In the film, Kaira is successfully healed only when she is able to properly vent her pent-up anger and hurt, inflicted on her by her parents’ abandonment. As she apologizes for crying in front of him after recounting the painful memories of her childhood, Jug says to her, critiquing Indian parenting: “Rona, gussa, nafrat kuch bhi khul ke express nahi karne diya. Ab pyaar kaise express kare?” So he calls for a little moment of celebration for Kaira’s emotional rant with a mock popping of champagne. He clearly treats it as a successful moment of his function as a therapist, a healer. This can be juxtaposed with the function of ‘catharsis’ that Aristotle, in Poetics, claims to be the mark of an effective tragedy, and the actors playing in it. The audience has an affective relationship with the actor that is one-sided in the same way as that between a therapist and his subject. The only difference is that while the actor never really knows or needs to know about the audience’s personal stories to facilitate their emotional catharsis, the therapist requires knowledge of the analysand’s personal story to heal them.

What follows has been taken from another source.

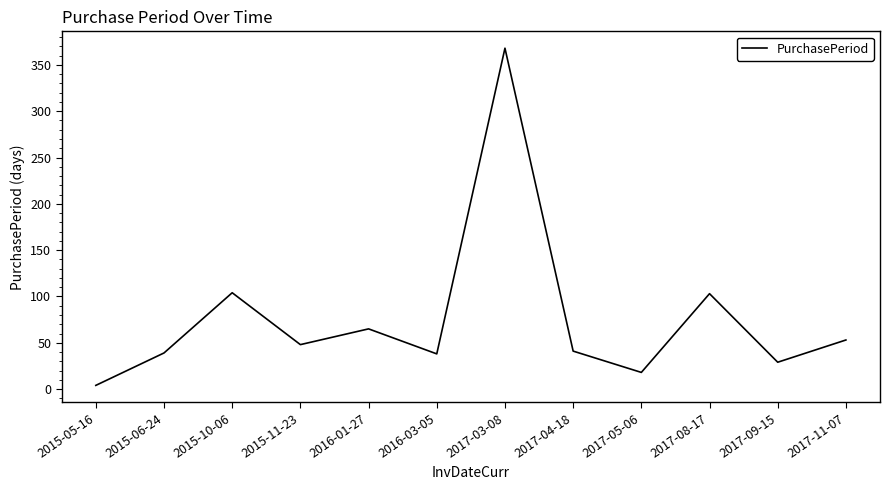

What is the smallest value displayed?

4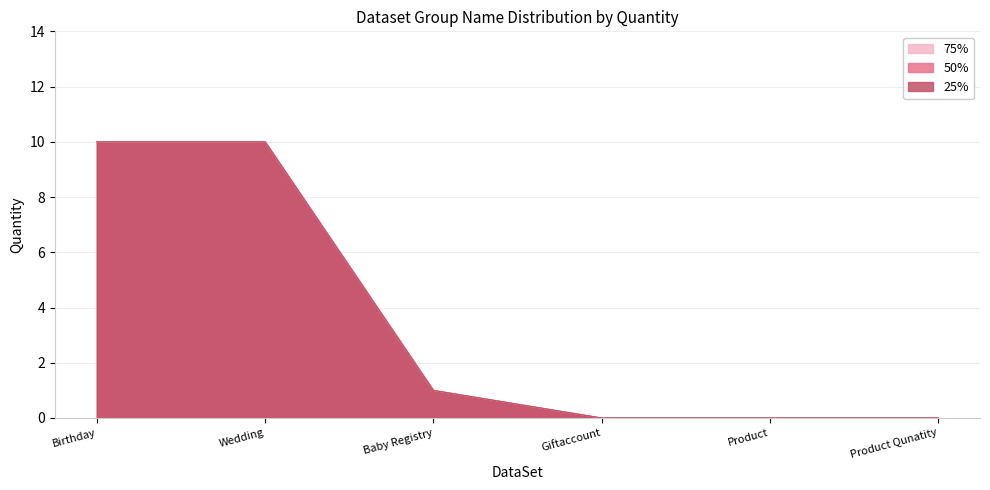

At which category is the sum across all series the highest?

Birthday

The constraints remain the same in both cases, though. Both services of cathartic healing are time-bound (for an actor, as long as the film or interview lasts) and require payment to be accessed. Finally, just like a fan might mistake the affective connection between them and the actor as a romantic one, Kaira too ends up feeling the same way for Jug at the end of their sessions. Just like an actor, Jug also makes sure the impossibility of a relationship between them that might fall outside his professional realm is clear to her.
The necessarily constructed distance between Kaira, the analysand, and Jug, the adorable therapist, reminds one of the unavailability of an actor or a star to the audience as a requirement of their stardom. To remain always out of reach facilitates the one-way cathartic relationship on screen between the star and his audience. The success of an affective relationship as a paid service requires that no personal relationship is established. The fictional character on screen played by the actor and the professional objectivity of the therapist would lose their healing powers if these boundaries are transgressed. So, if his fans really knew Shahrukh, would they stop crying buckets or feeling rejuvenated at his dimpled smile anymore? That is an interesting question to ponder.